How is it best to care for this area after crying?


After crying, take a cool wash cloth and soothe the skin. Bringing down the redness and inflammation can help reduce swelling. Massage a moisturizer into the skin starting at the center of the face and working the fingers outwards. The moisturizer will hydrate the skin while the massage will push excess fluid into the lymphatics. The irritation from wiping tears can also be avoided by trying to use a softer tissue or handkerchief to avoid abrading the skin from a harsh surface. 





Is it safe to say that any reason for crying (grief, heartbreak, sadness, etc.) can ultimately be boiled down to emotional stress, and your body trying unload the excess stress levels swirling around your body?


Crying can be considered a manifestation of both physical and/or emotional stress on the body.
In the absence of these stresses, crying, or at the very least excess tearing of the eyes, can also be a symptom of irritation to the eyes directly such as a corneal abrasion, foreign object or other irritation that can lead to the development of tears. 
interestingly, reflexive tears in response to irritation may contain antibodies as a defense mechanism against potential infectious agents.  Emotional tears contain proteins and possible hormones as well. 


Besides salt, what do emotional tears contain? Are there proteins and/or hormones that might be beneficial to skin?


Tears are composed of water and salt in addition to some electrolytes such as chloride, potassium, magnesium and bicarbonate as well as proteins, lipids and mucin. And, yes, emotional tears contain possible hormones as well. 



What is the mechanism behind how the salt in tears can throw the fluid equilibrium of the skin off balance?


The fluid equilibrium of the skin can be thrown off balance from tears by two main factors.
  1. The first is the volume of tears produced overwhelms the drainage system through the lacrimal duct.
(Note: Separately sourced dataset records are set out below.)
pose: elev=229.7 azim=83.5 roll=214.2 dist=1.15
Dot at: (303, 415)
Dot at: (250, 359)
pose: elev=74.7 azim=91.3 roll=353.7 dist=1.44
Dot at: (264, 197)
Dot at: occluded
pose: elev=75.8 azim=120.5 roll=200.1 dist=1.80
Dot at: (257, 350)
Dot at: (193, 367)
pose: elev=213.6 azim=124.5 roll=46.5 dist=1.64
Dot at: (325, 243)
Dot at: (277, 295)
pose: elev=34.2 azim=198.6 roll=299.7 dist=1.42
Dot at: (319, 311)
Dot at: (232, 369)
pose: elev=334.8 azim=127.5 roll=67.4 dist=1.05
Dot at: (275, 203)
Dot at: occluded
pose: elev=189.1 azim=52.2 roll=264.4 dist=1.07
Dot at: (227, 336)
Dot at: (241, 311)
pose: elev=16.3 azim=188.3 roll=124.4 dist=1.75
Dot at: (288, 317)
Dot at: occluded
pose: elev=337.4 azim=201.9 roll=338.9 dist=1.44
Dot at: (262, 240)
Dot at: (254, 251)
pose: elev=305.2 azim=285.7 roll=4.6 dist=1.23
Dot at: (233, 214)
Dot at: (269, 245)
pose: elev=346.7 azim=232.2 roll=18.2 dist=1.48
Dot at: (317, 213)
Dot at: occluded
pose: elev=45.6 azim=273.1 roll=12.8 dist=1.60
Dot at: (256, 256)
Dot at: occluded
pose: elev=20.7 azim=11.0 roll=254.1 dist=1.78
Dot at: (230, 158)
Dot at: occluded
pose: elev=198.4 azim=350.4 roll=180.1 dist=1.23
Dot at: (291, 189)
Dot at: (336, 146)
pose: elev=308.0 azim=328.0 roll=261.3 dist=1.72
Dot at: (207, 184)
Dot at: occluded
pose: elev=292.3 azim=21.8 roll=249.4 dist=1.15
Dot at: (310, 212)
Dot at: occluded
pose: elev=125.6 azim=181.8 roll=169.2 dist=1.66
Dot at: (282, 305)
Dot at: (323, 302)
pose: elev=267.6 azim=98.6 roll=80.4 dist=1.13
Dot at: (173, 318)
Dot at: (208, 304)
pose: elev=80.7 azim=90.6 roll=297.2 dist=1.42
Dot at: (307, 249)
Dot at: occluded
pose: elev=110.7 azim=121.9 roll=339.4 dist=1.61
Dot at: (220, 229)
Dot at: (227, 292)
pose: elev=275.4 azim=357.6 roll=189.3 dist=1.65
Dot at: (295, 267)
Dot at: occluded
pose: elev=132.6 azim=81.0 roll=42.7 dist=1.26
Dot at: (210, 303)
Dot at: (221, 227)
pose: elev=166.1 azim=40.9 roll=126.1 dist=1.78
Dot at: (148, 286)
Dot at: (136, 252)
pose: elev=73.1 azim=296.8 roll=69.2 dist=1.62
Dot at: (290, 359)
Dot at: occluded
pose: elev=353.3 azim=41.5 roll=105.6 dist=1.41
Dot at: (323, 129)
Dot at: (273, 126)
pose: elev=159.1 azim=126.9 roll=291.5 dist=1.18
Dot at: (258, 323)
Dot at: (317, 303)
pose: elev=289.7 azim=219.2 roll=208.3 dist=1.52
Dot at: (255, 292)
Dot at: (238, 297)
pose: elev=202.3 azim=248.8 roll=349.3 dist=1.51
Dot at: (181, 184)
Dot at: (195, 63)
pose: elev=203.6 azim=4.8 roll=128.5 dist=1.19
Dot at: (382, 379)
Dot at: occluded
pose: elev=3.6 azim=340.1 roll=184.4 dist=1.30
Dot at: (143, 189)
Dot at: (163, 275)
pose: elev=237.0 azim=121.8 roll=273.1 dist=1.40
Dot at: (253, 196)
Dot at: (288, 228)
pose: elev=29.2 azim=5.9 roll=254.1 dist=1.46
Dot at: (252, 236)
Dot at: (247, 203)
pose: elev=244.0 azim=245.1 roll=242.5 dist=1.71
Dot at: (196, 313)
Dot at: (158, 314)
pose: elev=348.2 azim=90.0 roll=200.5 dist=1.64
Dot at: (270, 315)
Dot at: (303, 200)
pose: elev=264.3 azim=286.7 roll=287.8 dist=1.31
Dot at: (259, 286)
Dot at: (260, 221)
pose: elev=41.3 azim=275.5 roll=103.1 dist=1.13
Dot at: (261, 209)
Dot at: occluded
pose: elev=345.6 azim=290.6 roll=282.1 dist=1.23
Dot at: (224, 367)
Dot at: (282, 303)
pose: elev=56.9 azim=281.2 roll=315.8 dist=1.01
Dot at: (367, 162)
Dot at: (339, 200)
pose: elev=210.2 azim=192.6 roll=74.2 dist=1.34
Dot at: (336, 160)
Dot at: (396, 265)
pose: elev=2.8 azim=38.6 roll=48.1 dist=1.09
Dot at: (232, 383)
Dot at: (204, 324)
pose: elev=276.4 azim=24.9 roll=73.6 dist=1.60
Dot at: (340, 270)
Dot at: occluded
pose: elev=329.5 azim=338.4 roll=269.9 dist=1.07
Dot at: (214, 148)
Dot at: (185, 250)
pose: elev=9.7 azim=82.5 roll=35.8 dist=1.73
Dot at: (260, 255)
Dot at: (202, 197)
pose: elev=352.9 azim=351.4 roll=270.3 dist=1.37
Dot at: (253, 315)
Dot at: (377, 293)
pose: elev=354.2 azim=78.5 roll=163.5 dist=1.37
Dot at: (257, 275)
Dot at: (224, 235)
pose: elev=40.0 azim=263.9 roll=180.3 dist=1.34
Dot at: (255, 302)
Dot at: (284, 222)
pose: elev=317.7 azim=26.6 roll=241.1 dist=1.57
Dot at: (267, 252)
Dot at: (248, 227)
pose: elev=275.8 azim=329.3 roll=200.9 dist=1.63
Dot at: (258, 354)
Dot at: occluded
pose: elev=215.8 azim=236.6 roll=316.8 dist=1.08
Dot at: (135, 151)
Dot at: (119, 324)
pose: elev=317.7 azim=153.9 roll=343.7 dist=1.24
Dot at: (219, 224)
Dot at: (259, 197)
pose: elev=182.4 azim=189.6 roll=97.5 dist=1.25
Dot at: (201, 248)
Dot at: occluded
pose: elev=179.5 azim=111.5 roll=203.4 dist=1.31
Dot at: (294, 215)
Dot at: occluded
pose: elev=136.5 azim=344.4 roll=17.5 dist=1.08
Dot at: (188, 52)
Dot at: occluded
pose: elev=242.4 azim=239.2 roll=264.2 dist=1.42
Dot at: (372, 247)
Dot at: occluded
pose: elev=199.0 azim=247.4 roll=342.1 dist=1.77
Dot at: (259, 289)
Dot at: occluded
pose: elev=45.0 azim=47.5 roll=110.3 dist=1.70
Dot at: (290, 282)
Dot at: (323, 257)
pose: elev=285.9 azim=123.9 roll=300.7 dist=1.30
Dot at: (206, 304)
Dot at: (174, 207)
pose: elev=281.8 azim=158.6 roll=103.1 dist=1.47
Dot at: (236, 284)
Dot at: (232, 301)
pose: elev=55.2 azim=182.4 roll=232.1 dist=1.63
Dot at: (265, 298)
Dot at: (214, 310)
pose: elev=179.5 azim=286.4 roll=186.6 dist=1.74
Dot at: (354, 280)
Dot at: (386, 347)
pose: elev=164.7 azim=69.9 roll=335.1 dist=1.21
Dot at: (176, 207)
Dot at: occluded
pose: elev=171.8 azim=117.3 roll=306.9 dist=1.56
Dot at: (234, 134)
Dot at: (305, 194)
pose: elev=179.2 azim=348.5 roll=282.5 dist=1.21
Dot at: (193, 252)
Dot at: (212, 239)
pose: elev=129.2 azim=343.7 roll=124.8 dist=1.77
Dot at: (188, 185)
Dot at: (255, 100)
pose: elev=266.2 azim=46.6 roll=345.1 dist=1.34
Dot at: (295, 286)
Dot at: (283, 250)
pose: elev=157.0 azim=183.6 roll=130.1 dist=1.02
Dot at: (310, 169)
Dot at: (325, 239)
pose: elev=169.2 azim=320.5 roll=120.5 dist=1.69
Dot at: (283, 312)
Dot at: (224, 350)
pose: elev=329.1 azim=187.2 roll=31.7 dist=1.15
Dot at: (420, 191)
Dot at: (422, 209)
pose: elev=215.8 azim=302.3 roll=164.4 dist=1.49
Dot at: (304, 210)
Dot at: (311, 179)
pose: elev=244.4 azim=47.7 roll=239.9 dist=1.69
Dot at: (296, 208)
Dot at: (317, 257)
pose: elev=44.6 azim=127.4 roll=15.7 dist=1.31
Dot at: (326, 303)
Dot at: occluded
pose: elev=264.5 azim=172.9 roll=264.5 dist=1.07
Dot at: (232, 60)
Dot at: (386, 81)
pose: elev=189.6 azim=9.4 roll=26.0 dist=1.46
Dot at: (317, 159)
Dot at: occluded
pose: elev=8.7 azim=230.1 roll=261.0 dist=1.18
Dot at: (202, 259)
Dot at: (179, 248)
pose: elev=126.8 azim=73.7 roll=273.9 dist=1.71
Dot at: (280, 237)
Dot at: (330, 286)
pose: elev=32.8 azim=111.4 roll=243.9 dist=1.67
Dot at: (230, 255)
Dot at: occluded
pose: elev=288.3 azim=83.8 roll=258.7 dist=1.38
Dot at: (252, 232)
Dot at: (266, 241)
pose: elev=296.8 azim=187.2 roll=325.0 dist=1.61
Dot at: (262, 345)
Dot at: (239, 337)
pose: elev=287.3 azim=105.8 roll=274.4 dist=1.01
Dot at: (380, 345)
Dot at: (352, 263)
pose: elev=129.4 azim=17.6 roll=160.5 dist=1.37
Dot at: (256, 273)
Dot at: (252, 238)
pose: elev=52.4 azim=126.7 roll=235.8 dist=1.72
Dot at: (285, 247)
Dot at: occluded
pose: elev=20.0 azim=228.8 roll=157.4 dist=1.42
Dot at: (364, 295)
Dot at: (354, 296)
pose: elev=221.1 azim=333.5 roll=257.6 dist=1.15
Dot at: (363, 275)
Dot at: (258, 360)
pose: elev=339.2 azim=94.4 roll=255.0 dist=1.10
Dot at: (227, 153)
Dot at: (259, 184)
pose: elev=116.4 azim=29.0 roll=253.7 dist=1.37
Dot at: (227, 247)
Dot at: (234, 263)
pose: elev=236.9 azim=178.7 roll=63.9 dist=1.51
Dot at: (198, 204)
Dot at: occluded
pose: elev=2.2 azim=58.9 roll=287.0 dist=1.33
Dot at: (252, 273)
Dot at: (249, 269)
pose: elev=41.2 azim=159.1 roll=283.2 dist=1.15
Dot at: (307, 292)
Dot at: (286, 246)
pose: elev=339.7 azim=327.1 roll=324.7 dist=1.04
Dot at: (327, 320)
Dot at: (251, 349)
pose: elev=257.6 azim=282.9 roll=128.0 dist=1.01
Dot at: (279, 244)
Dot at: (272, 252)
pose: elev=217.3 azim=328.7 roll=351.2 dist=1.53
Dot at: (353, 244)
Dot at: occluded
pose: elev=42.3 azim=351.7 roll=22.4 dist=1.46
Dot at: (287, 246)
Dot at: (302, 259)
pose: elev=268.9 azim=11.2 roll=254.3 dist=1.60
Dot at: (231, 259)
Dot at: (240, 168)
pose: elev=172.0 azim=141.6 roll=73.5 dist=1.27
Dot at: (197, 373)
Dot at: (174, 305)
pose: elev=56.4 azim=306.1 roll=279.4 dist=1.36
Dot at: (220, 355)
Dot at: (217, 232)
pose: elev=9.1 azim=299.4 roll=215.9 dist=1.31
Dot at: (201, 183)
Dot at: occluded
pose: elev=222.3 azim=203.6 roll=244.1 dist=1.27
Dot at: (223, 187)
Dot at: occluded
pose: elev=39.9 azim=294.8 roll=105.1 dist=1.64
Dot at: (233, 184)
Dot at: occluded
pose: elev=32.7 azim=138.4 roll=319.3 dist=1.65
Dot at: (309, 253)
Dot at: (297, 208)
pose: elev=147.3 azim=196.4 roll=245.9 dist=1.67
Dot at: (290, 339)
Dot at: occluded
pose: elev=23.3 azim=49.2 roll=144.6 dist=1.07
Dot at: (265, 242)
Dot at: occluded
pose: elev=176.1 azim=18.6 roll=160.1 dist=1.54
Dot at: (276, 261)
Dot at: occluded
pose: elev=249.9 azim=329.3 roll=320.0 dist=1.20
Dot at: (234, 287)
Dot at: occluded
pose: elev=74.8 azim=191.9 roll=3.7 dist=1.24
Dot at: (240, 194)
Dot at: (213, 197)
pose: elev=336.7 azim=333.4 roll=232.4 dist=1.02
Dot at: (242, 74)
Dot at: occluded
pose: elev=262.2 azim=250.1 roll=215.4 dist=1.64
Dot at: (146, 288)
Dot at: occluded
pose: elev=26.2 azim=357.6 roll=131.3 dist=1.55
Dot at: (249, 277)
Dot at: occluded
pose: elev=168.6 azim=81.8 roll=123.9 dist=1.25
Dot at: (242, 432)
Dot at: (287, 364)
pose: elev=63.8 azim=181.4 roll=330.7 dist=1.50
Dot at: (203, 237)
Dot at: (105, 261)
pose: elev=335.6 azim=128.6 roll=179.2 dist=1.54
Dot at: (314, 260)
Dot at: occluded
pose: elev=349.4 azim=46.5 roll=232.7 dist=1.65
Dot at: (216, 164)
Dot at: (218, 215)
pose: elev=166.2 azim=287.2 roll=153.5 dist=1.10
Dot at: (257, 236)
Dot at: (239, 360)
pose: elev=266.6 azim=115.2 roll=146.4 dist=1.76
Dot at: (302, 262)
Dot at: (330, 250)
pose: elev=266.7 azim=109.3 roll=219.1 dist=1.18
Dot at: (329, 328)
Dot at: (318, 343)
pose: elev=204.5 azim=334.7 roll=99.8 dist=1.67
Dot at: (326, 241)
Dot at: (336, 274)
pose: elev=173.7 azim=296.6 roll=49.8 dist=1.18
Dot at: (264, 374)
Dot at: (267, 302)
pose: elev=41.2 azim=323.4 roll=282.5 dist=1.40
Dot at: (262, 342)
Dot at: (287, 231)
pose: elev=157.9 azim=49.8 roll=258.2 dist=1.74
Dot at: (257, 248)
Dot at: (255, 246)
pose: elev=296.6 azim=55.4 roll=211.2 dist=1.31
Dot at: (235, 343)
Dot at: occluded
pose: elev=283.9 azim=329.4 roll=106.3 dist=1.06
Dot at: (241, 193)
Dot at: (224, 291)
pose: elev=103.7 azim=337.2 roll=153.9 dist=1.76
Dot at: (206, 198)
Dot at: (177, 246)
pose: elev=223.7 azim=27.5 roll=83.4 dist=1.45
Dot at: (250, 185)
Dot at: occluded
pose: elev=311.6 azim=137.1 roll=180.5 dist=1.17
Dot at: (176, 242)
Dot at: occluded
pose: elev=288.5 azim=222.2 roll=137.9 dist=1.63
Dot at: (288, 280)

The overflow of tears accumulates in the soft tissue around the eyes.  
  2. The second mechanism involved is osmosis of water from the ‘hypotonic' tears to the ‘hypertonic’ fluid in the soft tissue around the eyes. 


 

What is the mechanism behind how crying causes puffiness/swelling of the eyes and face?


The general puffiness and swelling of the face and eyes from crying is the result of the factors of tears that lead to a shift in the fluid equilibrium of the skin as well as an additional factor. When crying there is vasodilation or dilation of the blood vessels in and around the eyes to increase blood flow. This leads to redness and flushing in addition to the general appearance of puffiness.


Does the salt in tears help oily skin types by potentially drying out excess oil, is this relatable at all to exposure to salt water from the ocean?


There are numerous anecdotal reports of salt water, especially from the ocean, clearing acne.  The thought is that the water evaporates leaving salt behind. This salt can potentially dry out the excess oil on the skin and perhaps work to exfoliate as well.  



What causes the increased pressure that results in flushed cheeks as you are crying?


Flushing of the cheeks is the result of vasodilation of the blood vessels in the face. 

Do you have any post-cry moisturizer and eye cream recommendations?


Sometimes the simplest way to improve facial swelling post cry is to use a Jade Roller to massage out the excess fluid built up in the soft tissue to encourage it back to the lymphatic system to drain.  




Another simple trick is to take your facial moisturizer and stick it in the refrigerator before applying to the skin.  The coolness of the cream will lead to vasoconstriction to reduce facial swelling.


Ponds Cold Cream can be a very effective option for this as well as our AmberSkinCare Cucumber Herbal Eye Gel.